Fund2Vec: Mutual Funds Similarity using Graph Learning
This addresses the need for reproducible and nuanced fund similarity analysis in financial services, offering a novel method for applications like recommender systems and portfolio analytics.
The paper tackled the problem of identifying similar mutual funds based on underlying portfolios, proposing Fund2Vec, a graph learning approach using Node2Vec on a weighted bipartite network, which captures structural similarities beyond mere overlaps.
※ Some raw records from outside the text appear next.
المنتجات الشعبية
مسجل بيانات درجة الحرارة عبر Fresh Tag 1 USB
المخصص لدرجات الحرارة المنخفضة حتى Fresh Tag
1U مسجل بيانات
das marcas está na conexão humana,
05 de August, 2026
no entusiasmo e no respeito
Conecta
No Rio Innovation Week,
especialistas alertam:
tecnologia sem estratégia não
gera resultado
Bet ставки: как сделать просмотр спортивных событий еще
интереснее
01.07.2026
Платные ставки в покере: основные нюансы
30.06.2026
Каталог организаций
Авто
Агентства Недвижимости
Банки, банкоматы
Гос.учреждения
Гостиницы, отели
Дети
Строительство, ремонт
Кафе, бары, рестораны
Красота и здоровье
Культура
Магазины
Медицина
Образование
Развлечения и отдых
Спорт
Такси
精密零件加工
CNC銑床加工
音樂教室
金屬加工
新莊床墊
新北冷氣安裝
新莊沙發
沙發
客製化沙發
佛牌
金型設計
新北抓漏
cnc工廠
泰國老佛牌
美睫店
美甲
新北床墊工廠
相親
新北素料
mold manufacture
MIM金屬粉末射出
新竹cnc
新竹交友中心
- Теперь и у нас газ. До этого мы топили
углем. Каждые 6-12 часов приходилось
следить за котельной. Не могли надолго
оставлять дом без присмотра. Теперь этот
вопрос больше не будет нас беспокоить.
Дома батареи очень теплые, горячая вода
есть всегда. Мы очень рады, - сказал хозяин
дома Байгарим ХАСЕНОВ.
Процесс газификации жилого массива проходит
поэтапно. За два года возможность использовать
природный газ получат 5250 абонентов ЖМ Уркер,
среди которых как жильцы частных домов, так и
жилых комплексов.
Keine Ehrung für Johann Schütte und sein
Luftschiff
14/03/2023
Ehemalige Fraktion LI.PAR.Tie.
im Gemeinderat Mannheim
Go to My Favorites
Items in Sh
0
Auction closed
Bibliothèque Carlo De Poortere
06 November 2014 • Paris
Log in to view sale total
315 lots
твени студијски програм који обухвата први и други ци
Identifying similar mutual funds with respect to the underlying portfolios has found many applications in financial services ranging from fund recommender systems, competitors analysis, portfolio analytics, marketing and sales, etc. The traditional methods are either qualitative, and hence prone to biases and often not reproducible, or, are known not to capture all the nuances (non-linearities) among the portfolios from the raw data. We propose a radically new approach to identify similar funds based on the weighted bipartite network representation of funds and their underlying assets data using a sophisticated machine learning method called Node2Vec which learns an embedded low-dimensional representation of the network. We call the embedding \emph{Fund2Vec}. Ours is the first ever study of the weighted bipartite network representation of the funds-assets network in its original form that identifies structural similarity among portfolios as opposed to merely portfolio overlaps.